My second stop was Lombok, not far from Bali, where I followed Forest Carbon Partnership Facility (FCPF) discussions on REDD+ and how to make sure global policies benefit indigenous peoples and other marginalized forest users. Indonesia is an excellent location for these discussions since the country has taken notable decisions regarding indigenous peoples’ rights to their land.
The third “attraction” on this trip was not a meeting but rather a condition that affected the entire sub-region: the hazy issue of fire. A couple of years ago, country musician Luke Bryan had a hit single called “Rain is a good thing.” I am sure that millions of people in Malaysia, Singapore and Indonesia agreed with him when real and artificial rain fell on the burning peatlands in Riau in Central Sumatra, putting down fires.
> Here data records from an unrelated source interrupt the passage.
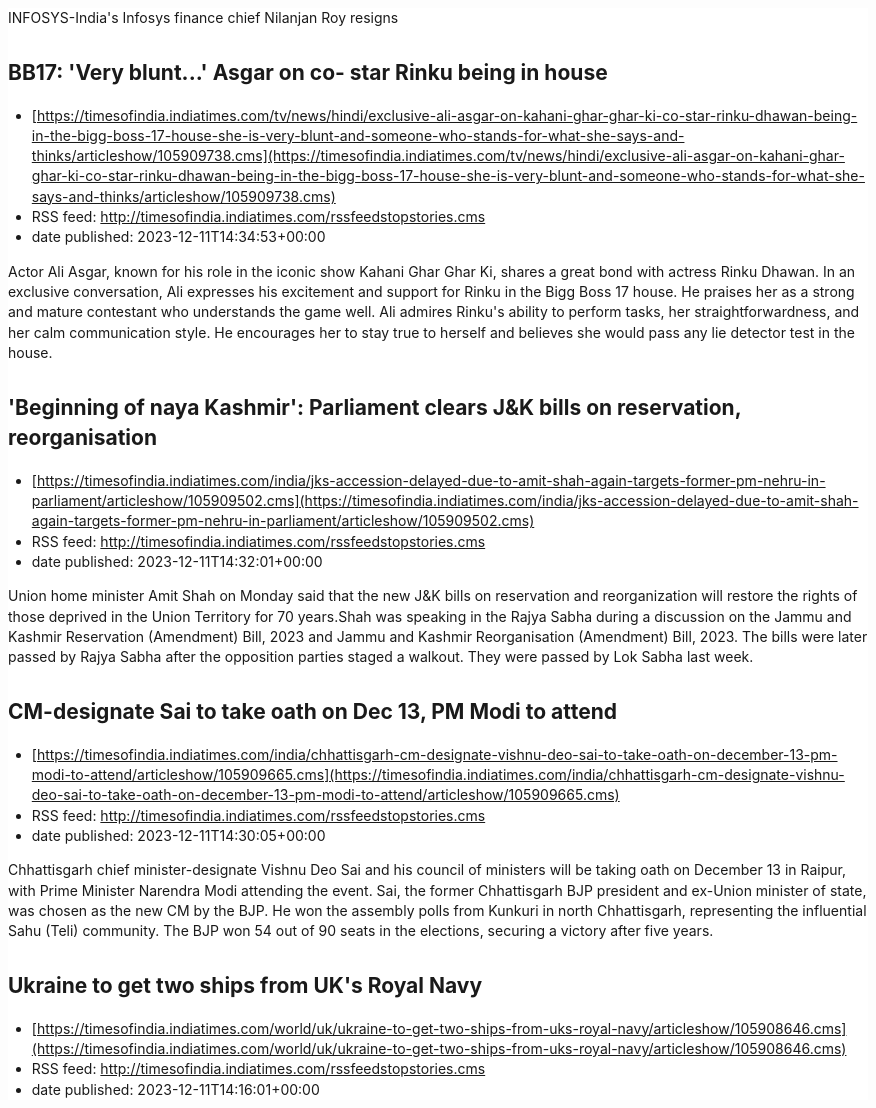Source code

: INFOSYS-India's Infosys finance chief Nilanjan Roy resigns

## BB17: 'Very blunt...' Asgar on co- star Rinku being in house
 - [https://timesofindia.indiatimes.com/tv/news/hindi/exclusive-ali-asgar-on-kahani-ghar-ghar-ki-co-star-rinku-dhawan-being-in-the-bigg-boss-17-house-she-is-very-blunt-and-someone-who-stands-for-what-she-says-and-thinks/articleshow/105909738.cms](https://timesofindia.indiatimes.com/tv/news/hindi/exclusive-ali-asgar-on-kahani-ghar-ghar-ki-co-star-rinku-dhawan-being-in-the-bigg-boss-17-house-she-is-very-blunt-and-someone-who-stands-for-what-she-says-and-thinks/articleshow/105909738.cms)
 - RSS feed: http://timesofindia.indiatimes.com/rssfeedstopstories.cms
 - date published: 2023-12-11T14:34:53+00:00

Actor Ali Asgar, known for his role in the iconic show Kahani Ghar Ghar Ki, shares a great bond with actress Rinku Dhawan. In an exclusive conversation, Ali expresses his excitement and support for Rinku in the Bigg Boss 17 house. He praises her as a strong and mature contestant who understands the game well. Ali admires Rinku's ability to perform tasks, her straightforwardness, and her calm communication style. He encourages her to stay true to herself and believes she would pass any lie detector test in the house.

## 'Beginning of naya Kashmir': Parliament clears J&K bills on reservation, reorganisation
 - [https://timesofindia.indiatimes.com/india/jks-accession-delayed-due-to-amit-shah-again-targets-former-pm-nehru-in-parliament/articleshow/105909502.cms](https://timesofindia.indiatimes.com/india/jks-accession-delayed-due-to-amit-shah-again-targets-former-pm-nehru-in-parliament/articleshow/105909502.cms)
 - RSS feed: http://timesofindia.indiatimes.com/rssfeedstopstories.cms
 - date published: 2023-12-11T14:32:01+00:00

Union home minister Amit Shah on Monday said that the new J&amp;K bills on reservation and reorganization will restore the rights of those deprived in the Union Territory for 70 years.Shah was speaking in the Rajya Sabha during a discussion on the Jammu and Kashmir Reservation (Amendment) Bill, 2023 and Jammu and Kashmir Reorganisation (Amendment) Bill, 2023. The bills were later passed by Rajya Sabha after the opposition parties staged a walkout. They were passed by Lok Sabha last week.

## CM-designate Sai to take oath on Dec 13, PM Modi to attend
 - [https://timesofindia.indiatimes.com/india/chhattisgarh-cm-designate-vishnu-deo-sai-to-take-oath-on-december-13-pm-modi-to-attend/articleshow/105909665.cms](https://timesofindia.indiatimes.com/india/chhattisgarh-cm-designate-vishnu-deo-sai-to-take-oath-on-december-13-pm-modi-to-attend/articleshow/105909665.cms)
 - RSS feed: http://timesofindia.indiatimes.com/rssfeedstopstories.cms
 - date published: 2023-12-11T14:30:05+00:00

Chhattisgarh chief minister-designate Vishnu Deo Sai and his council of ministers will be taking oath on December 13 in Raipur, with Prime Minister Narendra Modi attending the event. Sai, the former Chhattisgarh BJP president and ex-Union minister of state, was chosen as the new CM by the BJP. He won the assembly polls from Kunkuri in north Chhattisgarh, representing the influential Sahu (Teli) community. The BJP won 54 out of 90 seats in the elections, securing a victory after five years.

## Ukraine to get two ships from UK's Royal Navy
 - [https://timesofindia.indiatimes.com/world/uk/ukraine-to-get-two-ships-from-uks-royal-navy/articleshow/105908646.cms](https://timesofindia.indiatimes.com/world/uk/ukraine-to-get-two-ships-from-uks-royal-navy/articleshow/105908646.cms)
 - RSS feed: http://timesofindia.indiatimes.com/rssfeedstopstories.cms
 - date published: 2023-12-11T14:16:01+00:00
Luke Bryan had his own reasons for praising rain, but he was right: pollution levels dropped from their alarming highs.
The fires appeared to strain the relationship between countries in the regions, with lots of finger-pointing across the Strait of Malacca. But fortunately in recent days regional dialogue has become more constructive.
Some things however never change: after this large-scale natural resource governance failure, eight smallholders caught practicing slash and burn farming were the first people to be placed under arrest.